Responding to a question about whether a new governance paradigm is needed in an age of such rapid technological advance – providing for more agile interaction between regulators, civil society and enterprises – Brin said that he was “blown away” by the level of enlightenment in conversations he’s hearing among politicians, business leaders and social entrepreneurs, adding that this kind of dialogue may well lead to not only quicker but also more collaborative ways to tackle emerging governance issues.

Brin chalked up his success with Google to the culture of Silicon Valley – a culture that doesn’t stigmatize failure and encourages risk-taking. “Look, first of all, I’m very lucky,” he said. “But the luck also comes from taking many shots, and so many failures.
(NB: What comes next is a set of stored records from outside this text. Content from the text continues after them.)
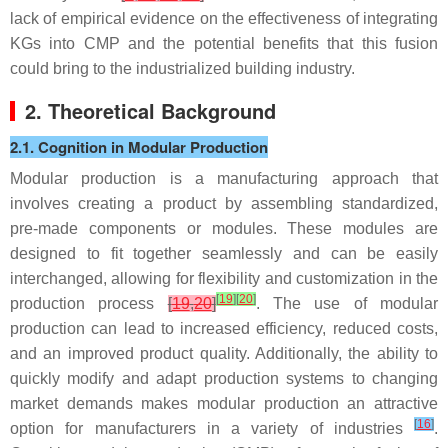
lack of empirical evidence on the effectiveness of integrating
KGs into CMP and the potential benefits that this fusion
could bring to the industrialized building industry.
2. Theoretical Background
2.1. Cognition in Modular Production
Modular production is a manufacturing approach that
involves creating a product by assembling standardized,
pre-made components or modules. These modules are
designed to fit together seamlessly and can be easily
interchanged, allowing for flexibility and customization in the
[
19
]
[
20
]
production process
[
19
,
20
]
. The use of modular
production can lead to increased efficiency, reduced costs,
and an improved product quality. Additionally, the ability to
quickly modify and adapt production systems to changing
market demands makes modular production an attractive
[
16
]
option for manufacturers in a variety of industries
.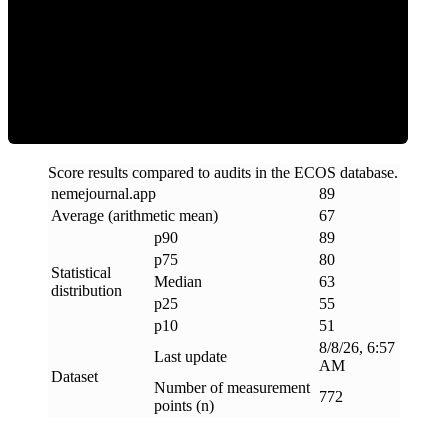
ECOS Score
Score results compared to audits in the ECOS database.
nemejournal
.
app
89
Average (arithmetic mean)
67
p90
89
p75
80
Statistical
Median
63
distribution
p25
55
p10
51
8/8/26, 6:57
Last update
AM
Dataset
Number of measurement
772
points (n)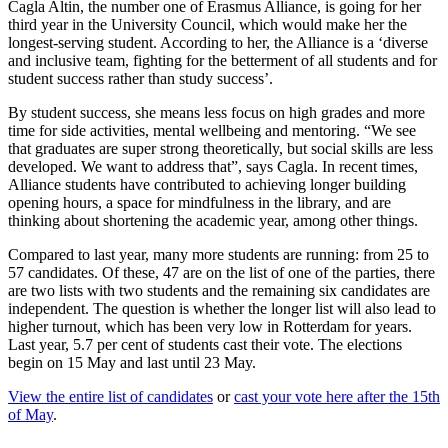
Cagla Altin, the number one of Erasmus Alliance, is going for her
third year in the University Council, which would make her the
longest-serving student. According to her, the Alliance is a ‘diverse
and inclusive team, fighting for the betterment of all students and for
student success rather than study success’.
By student success, she means less focus on high grades and more
time for side activities, mental wellbeing and mentoring. “We see
that graduates are super strong theoretically, but social skills are less
developed. We want to address that”, says Cagla. In recent times,
Alliance students have contributed to achieving longer building
opening hours, a space for mindfulness in the library, and are
thinking about shortening the academic year, among other things.
Compared to last year, many more students are running: from 25 to
57 candidates. Of these, 47 are on the list of one of the parties, there
are two lists with two students and the remaining six candidates are
independent. The question is whether the longer list will also lead to
higher turnout, which has been very low in Rotterdam for years.
Last year, 5.7 per cent of students cast their vote. The elections
begin on 15 May and last until 23 May.
View the entire list of candidates
or
cast your vote here after the 15th
of May
.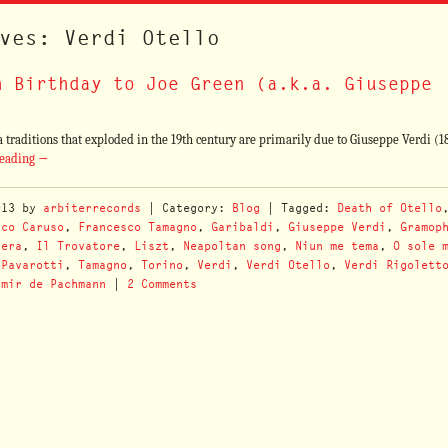
ves: Verdi Otello
h Birthday to Joe Green (a.k.a. Giuseppe
a traditions that exploded in the 19th century are primarily due to Giuseppe Verdi (1
reading
→
013
by
arbiterrecords
| Category:
Blog
| Tagged:
Death of Otello
ico Caruso
,
Francesco Tamagno
,
Garibaldi
,
Giuseppe Verdi
,
Gramop
nera
,
Il Trovatore
,
Liszt
,
Neapoltan song
,
Niun me tema
,
O sole 
,
Pavarotti
,
Tamagno
,
Torino
,
Verdi
,
Verdi Otello
,
Verdi Rigolett
imir de Pachmann
|
2 Comments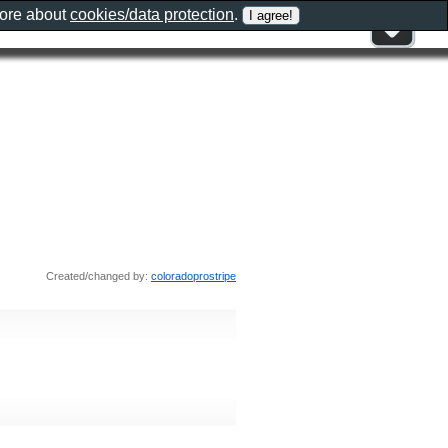
more about
cookies/data protection
.
Created/changed by:
coloradoprostripe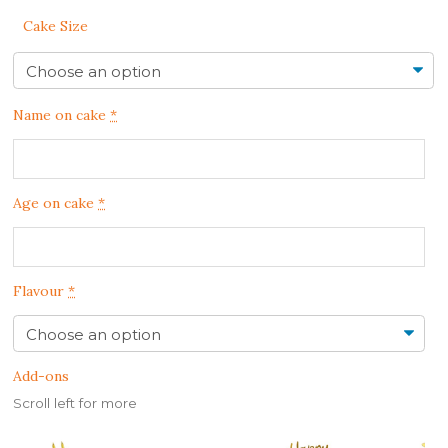
Cake Size
Name on cake
*
Age on cake
*
Flavour
*
Add-ons
Scroll left for more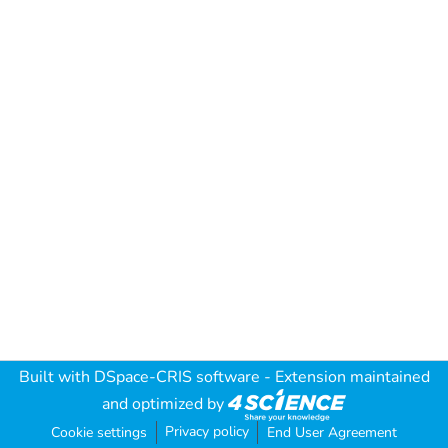
Built with
DSpace-CRIS software
- Extension maintained
and optimized by
Privacy policy
Cookie settings
End User Agreement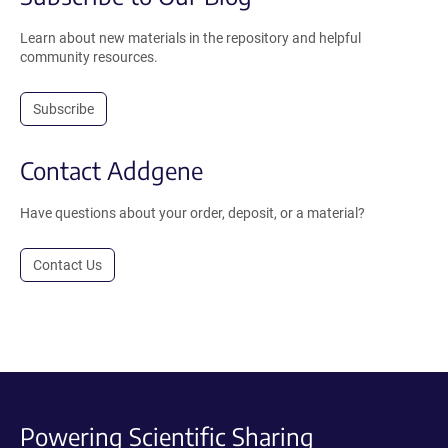
Learn about new materials in the repository and helpful
community resources.
Subscribe
Contact Addgene
Have questions about your order, deposit, or a material?
Contact Us
Powering Scientific Sharing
If I told you all my failures, we would have to have a much longer session,” he said. “We’re lucky to have an environment that tolerates lots of risk and tolerates the inevitable failures.”

Asked for a piece of advice to aspiring young entrepreneurs, Brin replied, “I would encourage young folks to take chances and pursue their dreams – and silence the voices saying, ‘There are a 1,000 start-ups doing self-riding bicycles.’”

Brin praised the ethos of the World Economic Forum, saying that a sense of social responsibility is common to many of the companies participating – something he says has animated Google from its inception. “You can’t just think narrowly about your business … that you’re just going to maximize earnings and not be concerned about what’s going on around you,” he said. “It seems to me that companies are taking these things seriously,” Brin said. “I almost feel like we’re at Burning Man, but we’re all wearing clothes."